Reducing household water usage has big-time benefits for both homeowners and for the environment: reducing strain on local water resources, cutting demand on wastewater treatment facilities, and lowering both water and sewage utility bills, to name a few. Although this is by no means an exhaustive list, we’ve put together a collection of water-saving tips and products that can help you save money and reduce your environmental footprint.
Best of all, these don’t require major sacrifices or lifestyle changes, they’re just adjustments that make a big difference – sort of the water conservation equivalent of “working smart instead of working hard”.
Check your fixtures and pipes. Give your household plumbing a good look. Do you see any leaks, even just tiny drips when a faucet is turned on? All those drops add up. A leaky faucet washer can waste tens of gallons of water per day, so why pay for all that water you aren’t using? Plus, by sealing the leak, you’ll avoid the maintenance nightmare of repairing water damage if the little drip turns into a raging flow.
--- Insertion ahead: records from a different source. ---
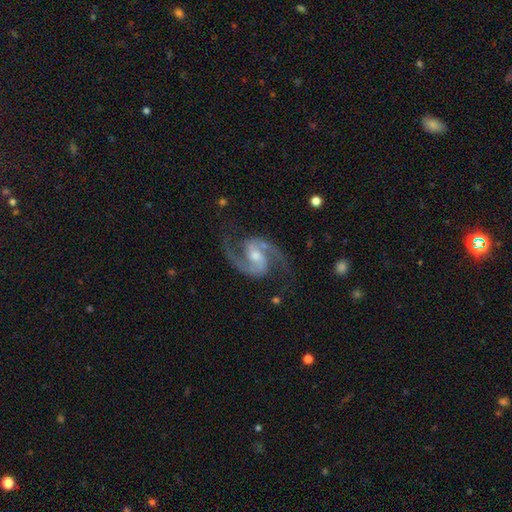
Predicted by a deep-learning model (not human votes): The model was most divided on "bulge size": moderate: 54%, small: 38%, large: 4%, none: 4%, dominant: 1%. Remaining: spiral arms — yes (99%); edge-on disk — no (98%); spiral arm count — 2 (94%); smooth or featured — featured or disk (94%); merging — none (81%); spiral winding — medium (68%); bar — weak (48%).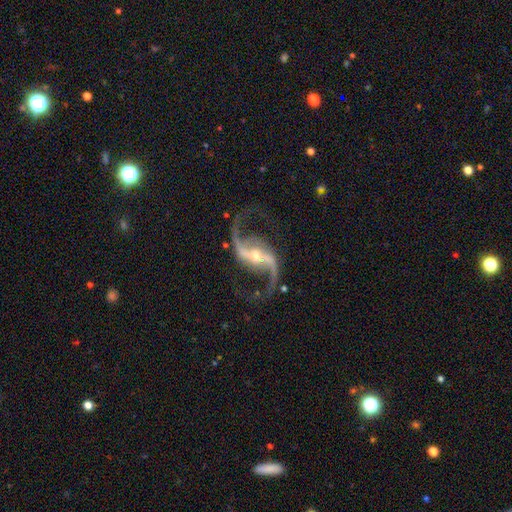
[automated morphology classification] Overall: featured or disk (94%). Edge-on disk: no (97%). Bar: strong (57%; weak 29%). Spiral arms: yes (98%). Spiral arm count: 2 (95%). Spiral winding: loose (65%; medium 30%). Bulge size: small (51%; moderate 44%). Merging: none (81%).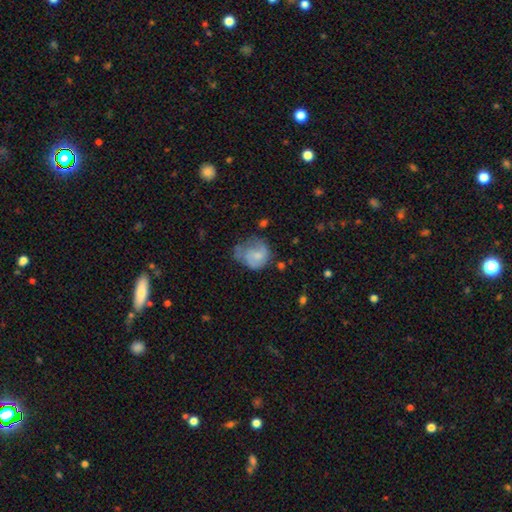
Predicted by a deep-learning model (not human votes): Smooth or featured?
  - smooth: 54% *
  - featured or disk: 38%
  - star or artifact: 8%
How rounded?
  - round: 68% *
  - in between: 31%
  - cigar-shaped: 1%
Merging?
  - minor disturbance: 34% *
  - none: 33%
  - major disturbance: 27%
  - merger: 6%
Check your meter. Take a look at your water meter before you leave home to run your errands, then check it a couple hours later when you return (and you know there has been no water use.) If you see any change on the meter, there’s a leak somewhere. Find it and fix it.
Next Stop: The Kitchen
Reuse kitchen water. Instead of wasting it down the drain, use a pail to collect the water you use for rinsing vegetables or cooking foods like pasta or potatoes. The added nutrients make it great for watering a garden.
Don’t let the water run… and run… Of course, this is good advice in the bathroom too, but it’s especially easy to waste water in the kitchen. Make the effort to turn off the faucet when you don’t need it, even for a couple seconds – the water savings will add up quickly. A faucet pedal makes it even easier to regulate water use when your hands are full. One of our favorites is the Pedal Works Hands-Free Faucet Controller ($349 at Amazon)
Use the dishwasher. This is an indulgence you can feel good about. A modern, energy-star rated dishwasher loaded to capacity will use less water and energy than hand washing in the sink. And you can generally skip the pre-rinse, further reducing water use.
Bosch is an industry leader when it comes to efficient dishwashers. The Bosch SHX68E Evolution 800 Plus is extraordinarily energy efficient, and uses just 1.56 gallons of water per cycle. Fair enough, this is the Rolls Royce of dishwashers ($1,732.56 at Amazon) but all major manufacturers now offer their own energy star models.
If you must wash by hand, don’t let the water run constantly. Fill the sink with soapy water, wash the dishes, then refill with rinse water.
Sorry, baths. Despite the very name of the room, baths are a killer when it comes to household water conservation. Showers use a fraction of the water compared to baths, so avoid the full-on tub soaking whenever possible.
Go low-flow. New low-flow showerheads match the performance of older, wasteful designs, while drastically cutting water consumption. One of the best is the Delta Water Amplifying Low-Flow Showerhead ($29.98 at Amazon), which uses just 1.85 gallons per minute in its low-flow mode, yet maintains impressive water pressure for rinsing.
Shower smart. Unfortunately, it’s easy to get distracted in the shower, what with all the singing and pondering the mysteries of the universe. But try to keep it short – reducing a shower by just two minutes can easily save 100 gallons of water each month.
A nifty little gadget to help you avoid wasting water by being aware of how much you’re using is the Water Pebble, designed by Paul Priestman. The Water Pebble is placed in a sink or shower, and uses green, yellow, and red indicator lights to give a quick visual reference of how much water is being used. Learn more at the Priestman Goode Design website.
And While We’re Talking Bathrooms… Low-flow toilets are good, but toilets with a dual-flush option are even better. One of the best is the Caroma Caravelle ($369 at Amazon) which performs just as well as many older high-flow designs but uses only 0.8 gallons per flush for liquids, or 1.6 gallons for solids – which can translate into annual utility savings of $100 in water-restricted areas.
Finally, don’t use the toilet as a trash can. Even with a low-flow design, flushing a tissue or a cigarette butt is an unnecessary waste of water.
Bring The Rain Indoors
Rainwater is great for watering indoor plants. It’s free, and it’s actually better for your plants than using municipal water from the faucet. Rainwater contains no chlorine, and its ambient temperature is easier for plants to tolerate than cold tap water. The OXO Good Grips Pour & Store watering can ($15.50 at Amazon) is great for indoor use, thanks to its ergonomic design and compact folding spout.